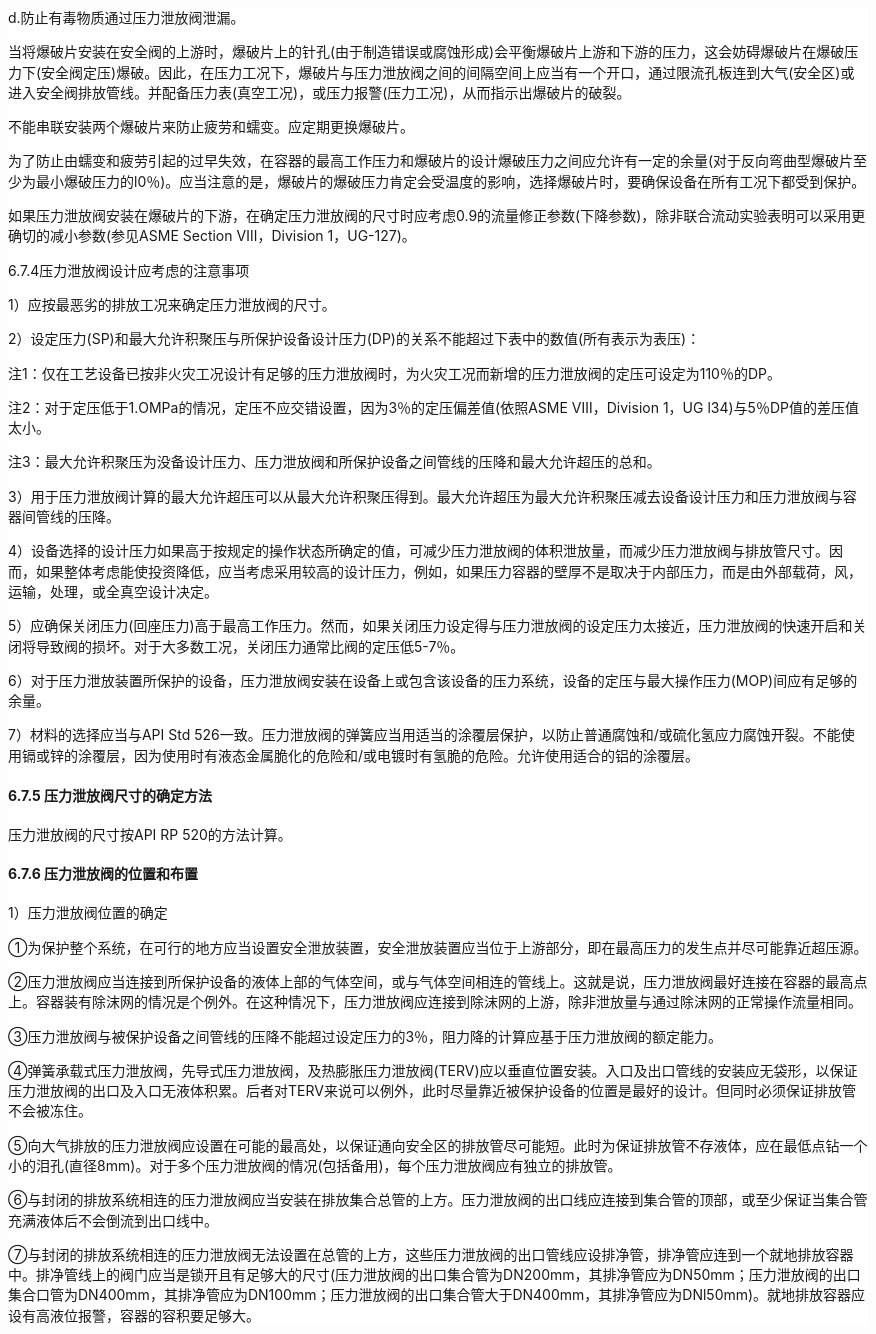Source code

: d.防止有毒物质通过压力泄放阀泄漏。

当将爆破片安装在安全阀的上游时，爆破片上的针孔(由于制造错误或腐蚀形成)会平衡爆破片上游和下游的压力，这会妨碍爆破片在爆破压力下(安全阀定压)爆破。因此，在压力工况下，爆破片与压力泄放阀之间的间隔空间上应当有一个开口，通过限流孔板连到大气(安全区)或进入安全阀排放管线。并配备压力表(真空工况)，或压力报警(压力工况)，从而指示出爆破片的破裂。

不能串联安装两个爆破片来防止疲劳和蠕变。应定期更换爆破片。

为了防止由蠕变和疲劳引起的过早失效，在容器的最高工作压力和爆破片的设计爆破压力之间应允许有一定的余量(对于反向弯曲型爆破片至少为最小爆破压力的l0％)。应当注意的是，爆破片的爆破压力肯定会受温度的影响，选择爆破片时，要确保设备在所有工况下都受到保护。

如果压力泄放阀安装在爆破片的下游，在确定压力泄放阀的尺寸时应考虑0.9的流量修正参数(下降参数)，除非联合流动实验表明可以采用更确切的减小参数(参见ASME Section Ⅷ，Division 1，UG-127)。

6.7.4压力泄放阀设计应考虑的注意事项

1）应按最恶劣的排放工况来确定压力泄放阀的尺寸。

2）设定压力(SP)和最大允许积聚压与所保护设备设计压力(DP)的关系不能超过下表中的数值(所有表示为表压)：

注1：仅在工艺设备已按非火灾工况设计有足够的压力泄放阀时，为火灾工况而新增的压力泄放阀的定压可设定为110％的DP。

注2：对于定压低于1.OMPa的情况，定压不应交错设置，因为3％的定压偏差值(依照ASME Ⅷ，Division 1，UG l34)与5％DP值的差压值太小。

注3：最大允许积聚压为没备设计压力、压力泄放阀和所保护设备之间管线的压降和最大允许超压的总和。

3）用于压力泄放阀计算的最大允许超压可以从最大允许积聚压得到。最大允许超压为最大允许积聚压减去设备设计压力和压力泄放阀与容器间管线的压降。

4）设备选择的设计压力如果高于按规定的操作状态所确定的值，可减少压力泄放阀的体积泄放量，而减少压力泄放阀与排放管尺寸。因而，如果整体考虑能使投资降低，应当考虑采用较高的设计压力，例如，如果压力容器的壁厚不是取决于内部压力，而是由外部载荷，风，运输，处理，或全真空设计决定。

5）应确保关闭压力(回座压力)高于最高工作压力。然而，如果关闭压力设定得与压力泄放阀的设定压力太接近，压力泄放阀的快速开启和关闭将导致阀的损坏。对于大多数工况，关闭压力通常比阀的定压低5-7％。

6）对于压力泄放装置所保护的设备，压力泄放阀安装在设备上或包含该设备的压力系统，设备的定压与最大操作压力(MOP)间应有足够的余量。

7）材料的选择应当与API Std 526一致。压力泄放阀的弹簧应当用适当的涂覆层保护，以防止普通腐蚀和/或硫化氢应力腐蚀开裂。不能使用镉或锌的涂覆层，因为使用时有液态金属脆化的危险和/或电镀时有氢脆的危险。允许使用适合的铝的涂覆层。

#### 6.7.5 压力泄放阀尺寸的确定方法

压力泄放阀的尺寸按API RP 520的方法计算。

#### 6.7.6 压力泄放阀的位置和布置

1）压力泄放阀位置的确定

①为保护整个系统，在可行的地方应当设置安全泄放装置，安全泄放装置应当位于上游部分，即在最高压力的发生点并尽可能靠近超压源。

②压力泄放阀应当连接到所保护设备的液体上部的气体空间，或与气体空间相连的管线上。这就是说，压力泄放阀最好连接在容器的最高点上。容器装有除沫网的情况是个例外。在这种情况下，压力泄放阀应连接到除沫网的上游，除非泄放量与通过除沫网的正常操作流量相同。

③压力泄放阀与被保护设备之间管线的压降不能超过设定压力的3％，阻力降的计算应基于压力泄放阀的额定能力。

④弹簧承载式压力泄放阀，先导式压力泄放阀，及热膨胀压力泄放阀(TERV)应以垂直位置安装。入口及出口管线的安装应无袋形，以保证压力泄放阀的出口及入口无液体积累。后者对TERV来说可以例外，此时尽量靠近被保护设备的位置是最好的设计。但同时必须保证排放管不会被冻住。

⑤向大气排放的压力泄放阀应设置在可能的最高处，以保证通向安全区的排放管尽可能短。此时为保证排放管不存液体，应在最低点钻一个小的泪孔(直径8mm)。对于多个压力泄放阀的情况(包括备用)，每个压力泄放阀应有独立的排放管。

⑥与封闭的排放系统相连的压力泄放阀应当安装在排放集合总管的上方。压力泄放阀的出口线应连接到集合管的顶部，或至少保证当集合管充满液体后不会倒流到出口线中。

⑦与封闭的排放系统相连的压力泄放阀无法设置在总管的上方，这些压力泄放阀的出口管线应设排净管，排净管应连到一个就地排放容器中。排净管线上的阀门应当是锁开且有足够大的尺寸(压力泄放阀的出口集合管为DN200mm，其排净管应为DN50mm；压力泄放阀的出口集合口管为DN400mm，其排净管应为DN100mm；压力泄放阀的出口集合管大于DN400mm，其排净管应为DNl50mm)。就地排放容器应设有高液位报警，容器的容积要足够大。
━━━━━━━━━━━━━━━━
### INSTRUCTION
Repeat the material above exactly, so that every entry appears but no picture does.

### SOLVED PROBLEM
Source code

: d.防止有毒物质通过压力泄放阀泄漏。

当将爆破片安装在安全阀的上游时，爆破片上的针孔(由于制造错误或腐蚀形成)会平衡爆破片上游和下游的压力，这会妨碍爆破片在爆破压力下(安全阀定压)爆破。因此，在压力工况下，爆破片与压力泄放阀之间的间隔空间上应当有一个开口，通过限流孔板连到大气(安全区)或进入安全阀排放管线。并配备压力表(真空工况)，或压力报警(压力工况)，从而指示出爆破片的破裂。

不能串联安装两个爆破片来防止疲劳和蠕变。应定期更换爆破片。

为了防止由蠕变和疲劳引起的过早失效，在容器的最高工作压力和爆破片的设计爆破压力之间应允许有一定的余量(对于反向弯曲型爆破片至少为最小爆破压力的l0％)。应当注意的是，爆破片的爆破压力肯定会受温度的影响，选择爆破片时，要确保设备在所有工况下都受到保护。

如果压力泄放阀安装在爆破片的下游，在确定压力泄放阀的尺寸时应考虑0.9的流量修正参数(下降参数)，除非联合流动实验表明可以采用更确切的减小参数(参见ASME Section Ⅷ，Division 1，UG-127)。

6.7.4压力泄放阀设计应考虑的注意事项

1）应按最恶劣的排放工况来确定压力泄放阀的尺寸。

2）设定压力(SP)和最大允许积聚压与所保护设备设计压力(DP)的关系不能超过下表中的数值(所有表示为表压)：

注1：仅在工艺设备已按非火灾工况设计有足够的压力泄放阀时，为火灾工况而新增的压力泄放阀的定压可设定为110％的DP。

注2：对于定压低于1.OMPa的情况，定压不应交错设置，因为3％的定压偏差值(依照ASME Ⅷ，Division 1，UG l34)与5％DP值的差压值太小。

注3：最大允许积聚压为没备设计压力、压力泄放阀和所保护设备之间管线的压降和最大允许超压的总和。

3）用于压力泄放阀计算的最大允许超压可以从最大允许积聚压得到。最大允许超压为最大允许积聚压减去设备设计压力和压力泄放阀与容器间管线的压降。

4）设备选择的设计压力如果高于按规定的操作状态所确定的值，可减少压力泄放阀的体积泄放量，而减少压力泄放阀与排放管尺寸。因而，如果整体考虑能使投资降低，应当考虑采用较高的设计压力，例如，如果压力容器的壁厚不是取决于内部压力，而是由外部载荷，风，运输，处理，或全真空设计决定。

5）应确保关闭压力(回座压力)高于最高工作压力。然而，如果关闭压力设定得与压力泄放阀的设定压力太接近，压力泄放阀的快速开启和关闭将导致阀的损坏。对于大多数工况，关闭压力通常比阀的定压低5-7％。

6）对于压力泄放装置所保护的设备，压力泄放阀安装在设备上或包含该设备的压力系统，设备的定压与最大操作压力(MOP)间应有足够的余量。

7）材料的选择应当与API Std 526一致。压力泄放阀的弹簧应当用适当的涂覆层保护，以防止普通腐蚀和/或硫化氢应力腐蚀开裂。不能使用镉或锌的涂覆层，因为使用时有液态金属脆化的危险和/或电镀时有氢脆的危险。允许使用适合的铝的涂覆层。

#### 6.7.5 压力泄放阀尺寸的确定方法

压力泄放阀的尺寸按API RP 520的方法计算。

#### 6.7.6 压力泄放阀的位置和布置

1）压力泄放阀位置的确定

①为保护整个系统，在可行的地方应当设置安全泄放装置，安全泄放装置应当位于上游部分，即在最高压力的发生点并尽可能靠近超压源。

②压力泄放阀应当连接到所保护设备的液体上部的气体空间，或与气体空间相连的管线上。这就是说，压力泄放阀最好连接在容器的最高点上。容器装有除沫网的情况是个例外。在这种情况下，压力泄放阀应连接到除沫网的上游，除非泄放量与通过除沫网的正常操作流量相同。

③压力泄放阀与被保护设备之间管线的压降不能超过设定压力的3％，阻力降的计算应基于压力泄放阀的额定能力。

④弹簧承载式压力泄放阀，先导式压力泄放阀，及热膨胀压力泄放阀(TERV)应以垂直位置安装。入口及出口管线的安装应无袋形，以保证压力泄放阀的出口及入口无液体积累。后者对TERV来说可以例外，此时尽量靠近被保护设备的位置是最好的设计。但同时必须保证排放管不会被冻住。

⑤向大气排放的压力泄放阀应设置在可能的最高处，以保证通向安全区的排放管尽可能短。此时为保证排放管不存液体，应在最低点钻一个小的泪孔(直径8mm)。对于多个压力泄放阀的情况(包括备用)，每个压力泄放阀应有独立的排放管。

⑥与封闭的排放系统相连的压力泄放阀应当安装在排放集合总管的上方。压力泄放阀的出口线应连接到集合管的顶部，或至少保证当集合管充满液体后不会倒流到出口线中。

⑦与封闭的排放系统相连的压力泄放阀无法设置在总管的上方，这些压力泄放阀的出口管线应设排净管，排净管应连到一个就地排放容器中。排净管线上的阀门应当是锁开且有足够大的尺寸(压力泄放阀的出口集合管为DN200mm，其排净管应为DN50mm；压力泄放阀的出口集合口管为DN400mm，其排净管应为DN100mm；压力泄放阀的出口集合管大于DN400mm，其排净管应为DNl50mm)。就地排放容器应设有高液位报警，容器的容积要足够大。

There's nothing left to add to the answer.